» **Page extract**:
============

Nonventilator hospital-acquired pneumonia (NV-HAP) is an underreported and unstudied disease, with potential for measurable outcomes, fiscal savings, and improvement in quality of life. The purpose of our study was to (a) identify the incidence of NV-HAP in a convenience sample of U.S. hospitals and (b) determine the effectiveness of reliably delivered basic oral nursing care in reducing NV-HAP.

Design

A descriptive, quasi-experimental study using retrospective comparative outcomes to determine (a) the incidence of NV-HAP and (b) the effectiveness of enhanced basic oral nursing care versus usual care to prevent NV-HAP after introduction of a basic oral nursing care initiative.

Methods

We used the International Statistical Classification of Diseases and Related Problems (ICD-9) codes for pneumonia not present on admission and verified NV-HAP diagnosis using the U.S. Centers for Disease Control and Prevention diagnostic criteria. We completed an evidence-based gap analysis and designed a site-specific oral care initiative designed to reduce NV-HAP. The intervention process was guided by the Influencer Model™ (see Figure 1) and participatory action research.

============

» **Record extracts**:
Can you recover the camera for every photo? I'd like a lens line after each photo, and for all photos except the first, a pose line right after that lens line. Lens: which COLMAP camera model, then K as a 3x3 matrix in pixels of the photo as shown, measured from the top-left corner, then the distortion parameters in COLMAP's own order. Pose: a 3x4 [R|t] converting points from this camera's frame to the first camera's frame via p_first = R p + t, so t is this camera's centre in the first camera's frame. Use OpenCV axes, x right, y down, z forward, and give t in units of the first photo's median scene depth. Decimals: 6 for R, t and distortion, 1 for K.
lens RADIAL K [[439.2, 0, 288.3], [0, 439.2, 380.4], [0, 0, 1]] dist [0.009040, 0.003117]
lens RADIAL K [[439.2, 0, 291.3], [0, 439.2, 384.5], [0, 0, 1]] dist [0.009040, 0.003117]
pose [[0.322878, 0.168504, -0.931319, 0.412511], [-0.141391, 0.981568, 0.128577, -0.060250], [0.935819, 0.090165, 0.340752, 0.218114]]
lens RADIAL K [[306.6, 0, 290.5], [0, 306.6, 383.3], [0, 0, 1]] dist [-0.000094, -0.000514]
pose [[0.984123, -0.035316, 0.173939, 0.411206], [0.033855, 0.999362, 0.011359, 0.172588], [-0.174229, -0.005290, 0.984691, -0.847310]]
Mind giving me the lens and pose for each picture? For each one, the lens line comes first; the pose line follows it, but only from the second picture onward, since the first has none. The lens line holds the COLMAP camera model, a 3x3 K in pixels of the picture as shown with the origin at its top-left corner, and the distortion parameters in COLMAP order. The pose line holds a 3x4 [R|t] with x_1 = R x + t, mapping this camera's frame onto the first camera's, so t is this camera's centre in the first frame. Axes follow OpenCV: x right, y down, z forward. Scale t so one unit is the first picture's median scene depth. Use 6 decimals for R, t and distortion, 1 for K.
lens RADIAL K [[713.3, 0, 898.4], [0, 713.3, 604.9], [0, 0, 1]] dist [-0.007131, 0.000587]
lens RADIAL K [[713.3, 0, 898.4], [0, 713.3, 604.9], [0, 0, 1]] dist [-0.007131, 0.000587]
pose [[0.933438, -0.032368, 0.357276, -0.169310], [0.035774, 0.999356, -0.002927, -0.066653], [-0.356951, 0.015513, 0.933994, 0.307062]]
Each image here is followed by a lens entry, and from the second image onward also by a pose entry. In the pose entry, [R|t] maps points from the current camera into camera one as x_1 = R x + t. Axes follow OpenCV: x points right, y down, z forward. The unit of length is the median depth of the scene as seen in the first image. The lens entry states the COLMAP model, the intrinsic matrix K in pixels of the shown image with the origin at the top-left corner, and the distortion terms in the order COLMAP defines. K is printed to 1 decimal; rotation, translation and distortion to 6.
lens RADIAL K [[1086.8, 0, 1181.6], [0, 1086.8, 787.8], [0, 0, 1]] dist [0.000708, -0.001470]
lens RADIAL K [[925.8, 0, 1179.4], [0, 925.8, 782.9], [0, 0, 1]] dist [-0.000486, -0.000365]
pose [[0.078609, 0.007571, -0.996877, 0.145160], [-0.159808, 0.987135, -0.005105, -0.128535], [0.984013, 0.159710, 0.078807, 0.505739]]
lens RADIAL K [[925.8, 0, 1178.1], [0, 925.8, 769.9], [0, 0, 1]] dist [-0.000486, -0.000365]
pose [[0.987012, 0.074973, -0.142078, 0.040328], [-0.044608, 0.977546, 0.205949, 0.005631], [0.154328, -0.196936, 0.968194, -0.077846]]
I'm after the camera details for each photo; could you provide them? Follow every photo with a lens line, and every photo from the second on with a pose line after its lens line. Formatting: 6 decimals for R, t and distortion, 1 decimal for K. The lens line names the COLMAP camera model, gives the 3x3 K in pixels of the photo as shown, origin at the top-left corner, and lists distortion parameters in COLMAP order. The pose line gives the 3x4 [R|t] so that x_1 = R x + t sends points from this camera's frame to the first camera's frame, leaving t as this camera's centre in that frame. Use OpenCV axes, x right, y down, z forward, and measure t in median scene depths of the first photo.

============

» **Task list**:
1 – In the NV-HAP study text, turn the paragraph beginning "We used the International Statistical Classification" into a short bulleted list that keeps its main facts.
2 – Write a continuation of the NV-HAP study text, starting after its final sentence.

» **Outputs for the tasks**:
1 –
- Pneumonia not present on admission was identified through International Statistical Classification of Diseases and Related Problems (ICD-9) codes.
- Each NV-HAP diagnosis was verified against the U.S. Centers for Disease Control and Prevention diagnostic criteria.
- An evidence-based gap analysis was completed.
- A site-specific oral care initiative was designed to reduce NV-HAP.
- The Influencer Model™ and participatory action research guided the intervention process.

2 –
Findings

We found a substantial amount of unreported NV-HAP. After we initiated our oral care protocols, the rate of NV-HAP per 100 patient days decreased from 0.49 to 0.3 (38.8%). The overall number of cases of NV-HAP was reduced by 37% during the 12-month intervention period. The avoidance of NV-HAP cases resulted in an estimated 8 lives saved, $1.72 million cost avoided, and 500 extra hospital days averted. The extra cost for therapeutic oral care equipment was $117,600 during the 12-month intervention period. Cost savings resulting from avoided NV-HAP was $1.72 million. Return on investment for the organization was $1.6 million in avoided costs.

Conclusions

NV-HAP should be elevated to the same level of concern, attention, and effort as prevention of ventilator-associated pneumonia in hospitals.

Clinical Relevance

Nursing needs to lead the way in the design and implementation of policies that allow for adequate time, proper oral care supplies, ease of access to supplies, clear procedures, and outcome monitoring ensuring that patients are protected from NV-HAP.